Give into the Xmas sleaze of it all. Sure, 11 months of the year, Peppercorn is where you buy some granny-ass napkins for your mother-in-law’s birthday that you totally forgot about until day-of. But during this most special time of year, Peppercorn is a good ol’ Christmas orgasm. Stand amid the holiday-frenzied tourists and the niche Euro-candy vibes, and let it seep into your soul.
Get pagan with it. When it comes to religion, Boulder is like a slightly awkward but intellectual teenage girl searching for identity. We like to consider ourselves a little “alt,” and of course, became Buddhism-curious after reading Dharma Bums. But just because we don’t have as many crosses in our houses as midwestern folks, that doesn’t mean Boulder doesn’t absolutely fuck with Christmas. But, as Boulder yuppies and crunchies alike have found, hip Winter Solstice parties can bring the seasonal vibes without the attachment of the problematic Western Christianity vibes. Wander your lonely ass into a moonlit circle of influencer-coven-bitches on the eve of Dec. 21; I promise, no one checks the guest list on these things.

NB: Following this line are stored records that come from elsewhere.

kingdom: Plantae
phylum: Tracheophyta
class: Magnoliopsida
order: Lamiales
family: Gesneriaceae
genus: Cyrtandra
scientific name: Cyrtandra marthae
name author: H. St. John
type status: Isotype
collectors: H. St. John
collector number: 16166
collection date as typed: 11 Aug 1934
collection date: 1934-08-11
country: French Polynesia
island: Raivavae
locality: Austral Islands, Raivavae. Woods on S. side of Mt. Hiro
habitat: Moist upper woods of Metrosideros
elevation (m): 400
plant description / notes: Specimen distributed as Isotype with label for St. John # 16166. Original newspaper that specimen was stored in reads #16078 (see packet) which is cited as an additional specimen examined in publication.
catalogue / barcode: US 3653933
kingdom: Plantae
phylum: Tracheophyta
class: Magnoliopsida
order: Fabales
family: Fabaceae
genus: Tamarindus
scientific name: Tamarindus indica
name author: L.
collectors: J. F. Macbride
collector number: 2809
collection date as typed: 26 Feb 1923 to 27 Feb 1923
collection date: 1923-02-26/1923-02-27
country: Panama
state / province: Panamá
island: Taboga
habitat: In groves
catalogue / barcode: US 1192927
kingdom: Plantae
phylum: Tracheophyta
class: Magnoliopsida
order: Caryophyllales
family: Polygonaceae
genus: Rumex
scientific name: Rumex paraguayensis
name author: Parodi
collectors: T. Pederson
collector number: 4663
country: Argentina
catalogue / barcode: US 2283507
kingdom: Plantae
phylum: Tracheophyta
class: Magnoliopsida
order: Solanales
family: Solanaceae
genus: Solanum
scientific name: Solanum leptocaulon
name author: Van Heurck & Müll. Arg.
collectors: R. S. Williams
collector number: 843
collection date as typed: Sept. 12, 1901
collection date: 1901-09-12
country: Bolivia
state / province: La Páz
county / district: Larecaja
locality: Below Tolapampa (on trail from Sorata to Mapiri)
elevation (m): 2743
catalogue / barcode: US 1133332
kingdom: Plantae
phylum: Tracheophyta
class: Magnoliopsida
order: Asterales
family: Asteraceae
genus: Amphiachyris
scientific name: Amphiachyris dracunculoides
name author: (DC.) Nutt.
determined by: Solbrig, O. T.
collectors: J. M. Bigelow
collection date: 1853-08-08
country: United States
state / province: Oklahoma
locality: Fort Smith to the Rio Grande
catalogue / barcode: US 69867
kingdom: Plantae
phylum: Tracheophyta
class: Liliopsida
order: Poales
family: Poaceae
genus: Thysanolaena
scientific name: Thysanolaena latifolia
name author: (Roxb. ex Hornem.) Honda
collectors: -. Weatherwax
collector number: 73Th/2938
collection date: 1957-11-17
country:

Embrace the true meaning of the season. Some of us, yours truly included, believe that this time of year is holy regardless of and across religions. There is something ancient and universally shared in the recognition that, in our hemisphere’s coldest and darkest hour, there is light in human connection. As the Gen Z-ers in your life would say, it’s giving “giving.” It’s radical empathy. It’s being in the Whole Foods express checkout line behind an oblivious lady with a shopping cart fully exceeding the 10 items (or fewer), and thinking, “She must be in a hurry! I hope she has a good rest of her day 🙂 Oh my god, is she actually going to make a thing about her Amazon Prime membership?”
Look over there, at that older man sitting at the Trident (yep, that one with the hat and vaguely off-putting vibes!) who is visibly starving for human interaction. Striking up a conversation with this fella is about as hard as getting your sweet mother to eat just one more piece of peppermint bark from Rocky Mountain Chocolate Factory — that is to say, he’s more than willing. You’re also doing two good deeds, since you’re also sparing the vulnerable young ladies in his geographic vicinity from his unintentionally creepy, but still very creepy, attempts to engage them in conversation.
And, whenever you feel alone, look up at that star in the foothills. Take a deep breath, and remember that you might be alone for the holidays, but two people with freezing tushies are probably getting illegally laid inside that very star. Happy Holidays, baby.